Glad to discuss with you these issues and how if you're serious building a system that can boot from unixfs

Glad to too, though keep in mind we are not using unixfs at this time but git blog and tree hashing.

[dvc94ch]

I think that the entire backend can be generic and doesn't have to be nix specific. Derivation builder, nix store etc and the current nix could be ported to submit derivations. That would open the door to building package managers for cargo/npm that interact well with it. Cargo can emit a build plan that could be converted into derivations. Although I have not used nix or guix in years, so I'm not sure what the experience is now. I basically transitioned from nix to guix and then to arch out of disagreement about supporting proprietary firmware. The gnu people seemed to have some impractical ideas, which weren't amenable to reasoning. Apart from the fact that not everyone wants to buy old and rms approved hardware, I reasoned that the hardware is already trusted so it makes no practical difference if it's in silicone or firmware and if a user stops trusting a manufacturer after for example an aquisition he can stop updating the firmware. Also they thought that linux was filled with GB of binary blobs, which after further investigation turned out to be false. There were very few blobs from a small set of very old drivers that hadn't been maintained. Linux libre is mostly about preventing loading of firmware that isn't rms approved, there is no real reason to use it other than annoying devs and forcing them to build custom kernels.

[Ericson2314]

That would open the door to building package managers for cargo/npm that interact well with it. Cargo can emit a build plan that could be converted into derivations.
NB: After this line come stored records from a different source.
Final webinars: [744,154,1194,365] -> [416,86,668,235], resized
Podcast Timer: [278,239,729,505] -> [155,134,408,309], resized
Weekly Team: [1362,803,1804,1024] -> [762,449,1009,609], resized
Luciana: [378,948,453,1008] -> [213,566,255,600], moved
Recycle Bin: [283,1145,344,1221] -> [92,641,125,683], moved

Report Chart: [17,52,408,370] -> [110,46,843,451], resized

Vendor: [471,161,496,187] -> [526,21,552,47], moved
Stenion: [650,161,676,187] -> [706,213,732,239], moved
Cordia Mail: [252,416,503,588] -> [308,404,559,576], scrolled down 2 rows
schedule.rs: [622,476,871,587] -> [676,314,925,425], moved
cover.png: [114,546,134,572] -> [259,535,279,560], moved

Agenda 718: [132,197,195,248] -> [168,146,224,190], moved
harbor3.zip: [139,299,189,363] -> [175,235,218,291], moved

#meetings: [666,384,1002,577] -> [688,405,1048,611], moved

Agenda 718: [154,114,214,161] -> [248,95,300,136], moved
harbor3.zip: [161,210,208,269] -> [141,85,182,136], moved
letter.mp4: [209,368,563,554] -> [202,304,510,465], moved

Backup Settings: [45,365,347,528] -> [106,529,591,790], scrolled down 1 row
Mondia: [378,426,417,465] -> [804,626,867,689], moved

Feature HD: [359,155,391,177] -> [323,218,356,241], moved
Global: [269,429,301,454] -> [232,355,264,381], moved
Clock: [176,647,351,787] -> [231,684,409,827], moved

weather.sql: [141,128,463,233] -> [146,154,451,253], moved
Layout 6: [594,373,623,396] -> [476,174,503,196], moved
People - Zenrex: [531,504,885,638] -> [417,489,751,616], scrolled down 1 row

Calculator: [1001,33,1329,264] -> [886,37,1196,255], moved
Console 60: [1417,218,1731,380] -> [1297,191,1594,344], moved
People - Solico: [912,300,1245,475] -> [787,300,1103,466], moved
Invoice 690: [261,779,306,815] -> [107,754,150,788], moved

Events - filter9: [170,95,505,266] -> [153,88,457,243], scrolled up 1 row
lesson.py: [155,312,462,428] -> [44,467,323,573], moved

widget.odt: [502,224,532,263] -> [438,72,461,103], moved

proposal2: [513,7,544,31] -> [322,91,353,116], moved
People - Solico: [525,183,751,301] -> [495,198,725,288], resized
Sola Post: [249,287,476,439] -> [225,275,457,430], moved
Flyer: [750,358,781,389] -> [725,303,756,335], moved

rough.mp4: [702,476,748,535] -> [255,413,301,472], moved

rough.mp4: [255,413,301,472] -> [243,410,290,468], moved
This is in fact my long-term goal.

I think that the entire backend can be generic and doesn't have to be nix specific. Derivation builder, nix store etc and the current nix could be ported to submit derivations.

I think the derivation format is the generic format. Nix plan already allows one to make derivations however you like, you don't have to use the nix language. Indeed this is how Guix forked Nix and hasn't had to change the daemon and libnixstore very much. The derivations we do in IPLD in m2 are especially nice to work with via other tools.